● What you need to do
Give back all of the records, exactly and completely.

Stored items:
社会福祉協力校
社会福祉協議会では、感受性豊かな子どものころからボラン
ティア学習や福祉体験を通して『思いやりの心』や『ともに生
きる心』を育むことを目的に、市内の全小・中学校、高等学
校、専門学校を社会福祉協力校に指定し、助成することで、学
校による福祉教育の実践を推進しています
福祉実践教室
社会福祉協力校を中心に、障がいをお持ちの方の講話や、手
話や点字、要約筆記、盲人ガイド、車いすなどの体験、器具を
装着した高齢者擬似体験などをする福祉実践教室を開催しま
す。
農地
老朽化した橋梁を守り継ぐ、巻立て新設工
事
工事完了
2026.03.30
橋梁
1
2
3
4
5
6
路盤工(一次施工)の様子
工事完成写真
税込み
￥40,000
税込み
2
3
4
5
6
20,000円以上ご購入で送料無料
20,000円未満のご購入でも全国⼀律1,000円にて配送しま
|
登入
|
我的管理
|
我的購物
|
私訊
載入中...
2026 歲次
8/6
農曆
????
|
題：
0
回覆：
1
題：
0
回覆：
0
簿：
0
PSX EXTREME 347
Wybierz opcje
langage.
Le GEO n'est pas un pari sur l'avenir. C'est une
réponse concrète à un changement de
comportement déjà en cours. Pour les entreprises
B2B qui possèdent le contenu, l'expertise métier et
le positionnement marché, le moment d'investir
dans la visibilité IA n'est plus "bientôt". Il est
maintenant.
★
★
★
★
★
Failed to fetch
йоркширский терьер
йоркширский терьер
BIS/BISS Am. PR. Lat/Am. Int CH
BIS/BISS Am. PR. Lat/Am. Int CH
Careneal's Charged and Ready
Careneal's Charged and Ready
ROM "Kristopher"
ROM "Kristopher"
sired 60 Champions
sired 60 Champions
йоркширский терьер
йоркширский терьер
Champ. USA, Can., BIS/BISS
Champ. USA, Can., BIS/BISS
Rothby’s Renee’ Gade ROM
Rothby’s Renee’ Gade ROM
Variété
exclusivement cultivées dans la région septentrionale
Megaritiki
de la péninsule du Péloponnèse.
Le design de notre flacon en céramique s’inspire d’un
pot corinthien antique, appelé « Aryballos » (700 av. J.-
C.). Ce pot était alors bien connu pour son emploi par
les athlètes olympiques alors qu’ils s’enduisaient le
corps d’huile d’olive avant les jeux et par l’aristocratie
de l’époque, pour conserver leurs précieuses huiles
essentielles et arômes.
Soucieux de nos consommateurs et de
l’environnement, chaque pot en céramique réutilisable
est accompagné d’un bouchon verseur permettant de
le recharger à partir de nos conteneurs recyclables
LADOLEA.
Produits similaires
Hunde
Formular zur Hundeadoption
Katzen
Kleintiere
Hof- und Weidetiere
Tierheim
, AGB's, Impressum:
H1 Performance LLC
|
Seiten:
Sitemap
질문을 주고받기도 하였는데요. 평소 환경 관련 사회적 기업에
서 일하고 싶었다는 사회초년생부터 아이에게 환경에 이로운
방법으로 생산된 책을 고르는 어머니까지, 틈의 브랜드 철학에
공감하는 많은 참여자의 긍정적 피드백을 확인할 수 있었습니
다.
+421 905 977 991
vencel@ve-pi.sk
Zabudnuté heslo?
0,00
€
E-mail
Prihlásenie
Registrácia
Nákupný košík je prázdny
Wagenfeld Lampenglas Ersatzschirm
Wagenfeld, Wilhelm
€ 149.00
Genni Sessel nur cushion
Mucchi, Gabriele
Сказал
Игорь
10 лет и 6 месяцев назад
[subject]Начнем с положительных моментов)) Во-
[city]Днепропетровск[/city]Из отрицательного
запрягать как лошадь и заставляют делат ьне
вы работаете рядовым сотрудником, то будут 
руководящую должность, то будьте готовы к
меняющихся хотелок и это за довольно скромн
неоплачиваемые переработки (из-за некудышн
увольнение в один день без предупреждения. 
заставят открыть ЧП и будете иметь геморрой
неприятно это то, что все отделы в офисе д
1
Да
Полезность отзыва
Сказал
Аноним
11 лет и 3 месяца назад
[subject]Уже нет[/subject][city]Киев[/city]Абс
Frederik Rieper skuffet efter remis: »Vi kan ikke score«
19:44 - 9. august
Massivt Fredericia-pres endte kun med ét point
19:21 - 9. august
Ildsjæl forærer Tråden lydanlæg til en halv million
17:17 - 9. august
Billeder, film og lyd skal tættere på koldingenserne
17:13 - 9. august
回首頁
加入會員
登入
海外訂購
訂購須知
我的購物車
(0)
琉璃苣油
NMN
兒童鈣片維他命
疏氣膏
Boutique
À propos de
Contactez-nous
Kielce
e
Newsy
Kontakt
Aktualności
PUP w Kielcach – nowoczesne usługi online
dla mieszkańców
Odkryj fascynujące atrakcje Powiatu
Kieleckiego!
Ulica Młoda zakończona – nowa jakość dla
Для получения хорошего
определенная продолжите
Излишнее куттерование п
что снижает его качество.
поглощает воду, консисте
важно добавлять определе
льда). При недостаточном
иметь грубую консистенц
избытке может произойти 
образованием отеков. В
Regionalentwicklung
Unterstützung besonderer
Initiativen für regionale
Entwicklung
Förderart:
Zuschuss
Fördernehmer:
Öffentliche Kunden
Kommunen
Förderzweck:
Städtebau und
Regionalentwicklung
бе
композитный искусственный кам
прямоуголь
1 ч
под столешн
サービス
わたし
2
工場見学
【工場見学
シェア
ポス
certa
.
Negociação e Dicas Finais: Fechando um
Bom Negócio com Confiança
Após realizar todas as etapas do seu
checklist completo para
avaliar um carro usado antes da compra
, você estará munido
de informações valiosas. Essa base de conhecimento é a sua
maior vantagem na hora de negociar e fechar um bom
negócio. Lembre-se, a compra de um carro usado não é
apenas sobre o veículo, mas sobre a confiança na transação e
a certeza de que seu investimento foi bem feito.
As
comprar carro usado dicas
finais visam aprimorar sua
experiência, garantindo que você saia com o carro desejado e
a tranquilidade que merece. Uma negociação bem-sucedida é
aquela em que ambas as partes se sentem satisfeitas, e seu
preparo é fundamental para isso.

● Answer section
社会福祉協力校
社会福祉協議会では、感受性豊かな子どものころからボラン
ティア学習や福祉体験を通して『思いやりの心』や『ともに生
きる心』を育むことを目的に、市内の全小・中学校、高等学
校、専門学校を社会福祉協力校に指定し、助成することで、学
校による福祉教育の実践を推進しています
福祉実践教室
社会福祉協力校を中心に、障がいをお持ちの方の講話や、手
話や点字、要約筆記、盲人ガイド、車いすなどの体験、器具を
装着した高齢者擬似体験などをする福祉実践教室を開催しま
す。
農地
老朽化した橋梁を守り継ぐ、巻立て新設工
事
工事完了
2026.03.30
橋梁
1
2
3
4
5
6
路盤工(一次施工)の様子
工事完成写真
税込み
￥40,000
税込み
2
3
4
5
6
20,000円以上ご購入で送料無料
20,000円未満のご購入でも全国⼀律1,000円にて配送しま
|
登入
|
我的管理
|
我的購物
|
私訊
載入中...
2026 歲次
8/6
農曆
????
|
題：
0
回覆：
1
題：
0
回覆：
0
簿：
0
PSX EXTREME 347
Wybierz opcje
langage.
Le GEO n'est pas un pari sur l'avenir. C'est une
réponse concrète à un changement de
comportement déjà en cours. Pour les entreprises
B2B qui possèdent le contenu, l'expertise métier et
le positionnement marché, le moment d'investir
dans la visibilité IA n'est plus "bientôt". Il est
maintenant.
★
★
★
★
★
Failed to fetch
йоркширский терьер
йоркширский терьер
BIS/BISS Am. PR. Lat/Am. Int CH
BIS/BISS Am. PR. Lat/Am. Int CH
Careneal's Charged and Ready
Careneal's Charged and Ready
ROM "Kristopher"
ROM "Kristopher"
sired 60 Champions
sired 60 Champions
йоркширский терьер
йоркширский терьер
Champ. USA, Can., BIS/BISS
Champ. USA, Can., BIS/BISS
Rothby’s Renee’ Gade ROM
Rothby’s Renee’ Gade ROM
Variété
exclusivement cultivées dans la région septentrionale
Megaritiki
de la péninsule du Péloponnèse.
Le design de notre flacon en céramique s’inspire d’un
pot corinthien antique, appelé « Aryballos » (700 av. J.-
C.). Ce pot était alors bien connu pour son emploi par
les athlètes olympiques alors qu’ils s’enduisaient le
corps d’huile d’olive avant les jeux et par l’aristocratie
de l’époque, pour conserver leurs précieuses huiles
essentielles et arômes.
Soucieux de nos consommateurs et de
l’environnement, chaque pot en céramique réutilisable
est accompagné d’un bouchon verseur permettant de
le recharger à partir de nos conteneurs recyclables
LADOLEA.
Produits similaires
Hunde
Formular zur Hundeadoption
Katzen
Kleintiere
Hof- und Weidetiere
Tierheim
, AGB's, Impressum:
H1 Performance LLC
|
Seiten:
Sitemap
질문을 주고받기도 하였는데요. 평소 환경 관련 사회적 기업에
서 일하고 싶었다는 사회초년생부터 아이에게 환경에 이로운
방법으로 생산된 책을 고르는 어머니까지, 틈의 브랜드 철학에
공감하는 많은 참여자의 긍정적 피드백을 확인할 수 있었습니
다.
+421 905 977 991
vencel@ve-pi.sk
Zabudnuté heslo?
0,00
€
E-mail
Prihlásenie
Registrácia
Nákupný košík je prázdny
Wagenfeld Lampenglas Ersatzschirm
Wagenfeld, Wilhelm
€ 149.00
Genni Sessel nur cushion
Mucchi, Gabriele
Сказал
Игорь
10 лет и 6 месяцев назад
[subject]Начнем с положительных моментов)) Во-
[city]Днепропетровск[/city]Из отрицательного
запрягать как лошадь и заставляют делат ьне
вы работаете рядовым сотрудником, то будут 
руководящую должность, то будьте готовы к
меняющихся хотелок и это за довольно скромн
неоплачиваемые переработки (из-за некудышн
увольнение в один день без предупреждения. 
заставят открыть ЧП и будете иметь геморрой
неприятно это то, что все отделы в офисе д
1
Да
Полезность отзыва
Сказал
Аноним
11 лет и 3 месяца назад
[subject]Уже нет[/subject][city]Киев[/city]Абс
Frederik Rieper skuffet efter remis: »Vi kan ikke score«
19:44 - 9. august
Massivt Fredericia-pres endte kun med ét point
19:21 - 9. august
Ildsjæl forærer Tråden lydanlæg til en halv million
17:17 - 9. august
Billeder, film og lyd skal tættere på koldingenserne
17:13 - 9. august
回首頁
加入會員
登入
海外訂購
訂購須知
我的購物車
(0)
琉璃苣油
NMN
兒童鈣片維他命
疏氣膏
Boutique
À propos de
Contactez-nous
Kielce
e
Newsy
Kontakt
Aktualności
PUP w Kielcach – nowoczesne usługi online
dla mieszkańców
Odkryj fascynujące atrakcje Powiatu
Kieleckiego!
Ulica Młoda zakończona – nowa jakość dla
Для получения хорошего
определенная продолжите
Излишнее куттерование п
что снижает его качество.
поглощает воду, консисте
важно добавлять определе
льда). При недостаточном
иметь грубую консистенц
избытке может произойти 
образованием отеков. В
Regionalentwicklung
Unterstützung besonderer
Initiativen für regionale
Entwicklung
Förderart:
Zuschuss
Fördernehmer:
Öffentliche Kunden
Kommunen
Förderzweck:
Städtebau und
Regionalentwicklung
бе
композитный искусственный кам
прямоуголь
1 ч
под столешн
サービス
わたし
2
工場見学
【工場見学
シェア
ポス
certa
.
Negociação e Dicas Finais: Fechando um
Bom Negócio com Confiança
Após realizar todas as etapas do seu
checklist completo para
avaliar um carro usado antes da compra
, você estará munido
de informações valiosas. Essa base de conhecimento é a sua
maior vantagem na hora de negociar e fechar um bom
negócio. Lembre-se, a compra de um carro usado não é
apenas sobre o veículo, mas sobre a confiança na transação e
a certeza de que seu investimento foi bem feito.
As
comprar carro usado dicas
finais visam aprimorar sua
experiência, garantindo que você saia com o carro desejado e
a tranquilidade que merece. Uma negociação bem-sucedida é
aquela em que ambas as partes se sentem satisfeitas, e seu
preparo é fundamental para isso.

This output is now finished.